PySpark recommendation system for movies. Final project for DSCI 632.

Primary LanguageJupyter Notebook

Creating a Movie Recommendation System Using PySpark

Project Overview:

This repository was created for the INFO 632 course at Drexel University. The goal was to create a recommendating system using PySpark to recommend any number of movies to a user given their previous ratings and ratings of other users who are similar to them. We utilized both collaborative filtering and content-based recommendations. The ratings data used came from GroupLens, specifically their MovieLens dataset.

File Manifest:

  • Folder /data - Contains all data files
    • links.csv - Contains IMDb and TMDb movie IDs.
    • movies.csv - Contains movie titles and genres.
    • ratings.csv - Contains ratings data for each user.
    • tags.csv - Contains user-provided tags for movies.
  • Folder /documents - Cotains all miscellaneous documents
    • Final Project Write Up.pdf - Final report required for class.
  • Part1_EDA.ipynb - Python/PySpark code for MovieLens EDA.
  • Part2_CollaborativeFiltering.ipynb - Python/PySpark code for collaborative filtering recommending.
  • Part3_ContentBased.ipynb - Python/PySpark code for content-based recommending.

Reason for Project:

Movie predictions can help users find movies they'll most likely enjoy that they might otherwise not have discovered. Accurate and useful recommendations can also encourage a user to continue utilizing a given platform, like Netflix, Hulu, or Disney+.

Team Members:

Alphabetized by last name:

Python Requirements

  • Python ≥ 3.8.
  • Python libraries required:
    • matplotlib.pylot
    • pandas

How to Execute Notebook:

All of the code in this project needs to be opened in a Jupyter notebook environment. We recommend using Google Colab.

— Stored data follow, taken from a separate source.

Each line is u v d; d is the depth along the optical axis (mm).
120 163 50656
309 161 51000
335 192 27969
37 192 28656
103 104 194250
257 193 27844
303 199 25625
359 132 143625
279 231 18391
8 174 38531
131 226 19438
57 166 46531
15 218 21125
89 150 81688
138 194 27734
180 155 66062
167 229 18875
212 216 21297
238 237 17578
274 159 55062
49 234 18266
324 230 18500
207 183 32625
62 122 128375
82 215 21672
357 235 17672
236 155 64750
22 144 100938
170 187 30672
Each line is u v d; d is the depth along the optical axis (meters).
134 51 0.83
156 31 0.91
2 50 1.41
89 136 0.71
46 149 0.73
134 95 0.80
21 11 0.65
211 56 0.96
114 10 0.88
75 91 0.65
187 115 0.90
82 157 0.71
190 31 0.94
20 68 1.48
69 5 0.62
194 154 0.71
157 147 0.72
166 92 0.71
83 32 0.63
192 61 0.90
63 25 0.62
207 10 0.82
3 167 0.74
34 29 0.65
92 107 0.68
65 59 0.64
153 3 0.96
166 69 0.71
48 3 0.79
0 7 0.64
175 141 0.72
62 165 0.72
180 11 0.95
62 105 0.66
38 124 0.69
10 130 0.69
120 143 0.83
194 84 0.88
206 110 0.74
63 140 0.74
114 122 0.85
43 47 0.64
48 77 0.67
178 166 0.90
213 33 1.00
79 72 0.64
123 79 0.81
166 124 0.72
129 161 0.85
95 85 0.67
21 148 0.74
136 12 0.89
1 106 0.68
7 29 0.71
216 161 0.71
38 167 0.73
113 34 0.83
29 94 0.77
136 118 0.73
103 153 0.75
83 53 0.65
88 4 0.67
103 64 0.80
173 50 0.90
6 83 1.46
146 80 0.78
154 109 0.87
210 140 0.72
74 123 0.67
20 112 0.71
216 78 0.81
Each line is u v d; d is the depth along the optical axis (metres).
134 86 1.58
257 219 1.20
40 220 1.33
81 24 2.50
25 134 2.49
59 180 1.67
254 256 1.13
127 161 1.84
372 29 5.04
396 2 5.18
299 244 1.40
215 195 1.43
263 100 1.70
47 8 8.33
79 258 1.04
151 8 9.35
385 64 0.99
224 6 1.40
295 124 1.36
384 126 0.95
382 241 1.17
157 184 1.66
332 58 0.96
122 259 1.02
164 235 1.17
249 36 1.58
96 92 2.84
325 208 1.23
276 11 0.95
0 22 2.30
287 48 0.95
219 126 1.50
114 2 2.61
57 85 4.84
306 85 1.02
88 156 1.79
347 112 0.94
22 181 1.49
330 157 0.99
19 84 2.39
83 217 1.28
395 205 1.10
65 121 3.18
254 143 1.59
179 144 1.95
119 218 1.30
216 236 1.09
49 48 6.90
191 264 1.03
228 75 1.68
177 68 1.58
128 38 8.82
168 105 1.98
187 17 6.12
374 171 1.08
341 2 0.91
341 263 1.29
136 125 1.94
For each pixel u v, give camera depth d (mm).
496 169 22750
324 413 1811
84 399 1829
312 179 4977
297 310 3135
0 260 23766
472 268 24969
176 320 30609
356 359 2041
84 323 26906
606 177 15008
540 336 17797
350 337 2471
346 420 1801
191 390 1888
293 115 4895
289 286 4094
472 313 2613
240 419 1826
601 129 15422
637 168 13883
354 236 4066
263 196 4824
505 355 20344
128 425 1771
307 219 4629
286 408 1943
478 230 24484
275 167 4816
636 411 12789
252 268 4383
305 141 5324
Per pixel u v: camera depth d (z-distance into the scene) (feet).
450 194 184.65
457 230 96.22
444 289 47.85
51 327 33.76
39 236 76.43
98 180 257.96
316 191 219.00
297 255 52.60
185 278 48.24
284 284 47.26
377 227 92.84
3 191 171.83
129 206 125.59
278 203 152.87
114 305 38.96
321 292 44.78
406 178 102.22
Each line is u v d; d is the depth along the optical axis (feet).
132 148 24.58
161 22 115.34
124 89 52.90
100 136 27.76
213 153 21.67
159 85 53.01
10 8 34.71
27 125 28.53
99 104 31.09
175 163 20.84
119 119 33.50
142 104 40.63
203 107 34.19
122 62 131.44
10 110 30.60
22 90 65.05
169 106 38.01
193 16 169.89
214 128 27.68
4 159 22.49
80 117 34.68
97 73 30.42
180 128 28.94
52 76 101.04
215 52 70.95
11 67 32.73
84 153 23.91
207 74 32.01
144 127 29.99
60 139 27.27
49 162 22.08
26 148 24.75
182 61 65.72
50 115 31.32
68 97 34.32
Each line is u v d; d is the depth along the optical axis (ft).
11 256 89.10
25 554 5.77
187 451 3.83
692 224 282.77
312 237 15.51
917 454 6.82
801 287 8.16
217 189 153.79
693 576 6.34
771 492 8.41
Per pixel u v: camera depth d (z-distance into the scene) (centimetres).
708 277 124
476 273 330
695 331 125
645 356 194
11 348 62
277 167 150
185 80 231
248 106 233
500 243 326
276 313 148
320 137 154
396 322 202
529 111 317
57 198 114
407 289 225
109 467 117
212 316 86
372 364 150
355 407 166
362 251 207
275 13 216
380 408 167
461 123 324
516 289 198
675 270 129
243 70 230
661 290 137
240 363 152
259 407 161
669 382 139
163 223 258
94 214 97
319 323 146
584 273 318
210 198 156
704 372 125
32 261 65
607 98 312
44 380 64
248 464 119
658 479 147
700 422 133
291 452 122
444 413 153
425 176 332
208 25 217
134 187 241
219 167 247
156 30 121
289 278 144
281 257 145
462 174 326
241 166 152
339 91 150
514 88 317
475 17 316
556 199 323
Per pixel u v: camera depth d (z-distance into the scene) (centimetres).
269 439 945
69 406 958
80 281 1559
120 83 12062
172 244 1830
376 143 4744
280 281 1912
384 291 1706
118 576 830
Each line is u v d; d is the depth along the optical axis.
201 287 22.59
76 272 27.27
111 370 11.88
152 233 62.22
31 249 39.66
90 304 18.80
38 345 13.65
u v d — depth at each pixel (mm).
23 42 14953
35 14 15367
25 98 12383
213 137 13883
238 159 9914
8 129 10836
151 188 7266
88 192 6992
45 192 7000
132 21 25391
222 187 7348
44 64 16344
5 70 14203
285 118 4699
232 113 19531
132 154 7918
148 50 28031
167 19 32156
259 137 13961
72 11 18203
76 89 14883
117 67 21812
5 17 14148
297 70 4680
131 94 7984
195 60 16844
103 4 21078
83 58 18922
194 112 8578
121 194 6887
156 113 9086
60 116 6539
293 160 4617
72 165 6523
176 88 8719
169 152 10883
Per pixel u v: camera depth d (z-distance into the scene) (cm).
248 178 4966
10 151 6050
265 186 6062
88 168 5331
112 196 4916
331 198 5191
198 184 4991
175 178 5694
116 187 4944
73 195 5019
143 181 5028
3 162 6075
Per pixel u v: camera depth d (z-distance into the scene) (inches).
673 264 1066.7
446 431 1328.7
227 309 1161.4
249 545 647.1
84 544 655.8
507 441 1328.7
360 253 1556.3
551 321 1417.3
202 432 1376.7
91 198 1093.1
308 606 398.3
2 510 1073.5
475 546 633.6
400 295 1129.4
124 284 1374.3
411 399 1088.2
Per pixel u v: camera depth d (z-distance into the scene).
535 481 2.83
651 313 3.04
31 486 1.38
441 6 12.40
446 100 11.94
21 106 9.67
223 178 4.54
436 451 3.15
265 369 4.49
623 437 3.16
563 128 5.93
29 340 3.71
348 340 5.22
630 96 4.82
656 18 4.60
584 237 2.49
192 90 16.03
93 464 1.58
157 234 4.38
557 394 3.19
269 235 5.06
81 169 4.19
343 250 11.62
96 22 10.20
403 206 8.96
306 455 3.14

Known Limitations of Project:

  1. Only 600 users. This only contains data on 600 users. More users would allow for better predictions and might highlight additional latent features that could be valuable.
  2. Most current data is four years old. It might be useful to include ratings from current movies. If we provided hypothetical recommendations to these users, it might not longer be accurate for their current tastes.
  3. Small dataset We only have 100,000 ratings. If we had the cloud computing power, we could analyze the larger 20M+ ratings dataset.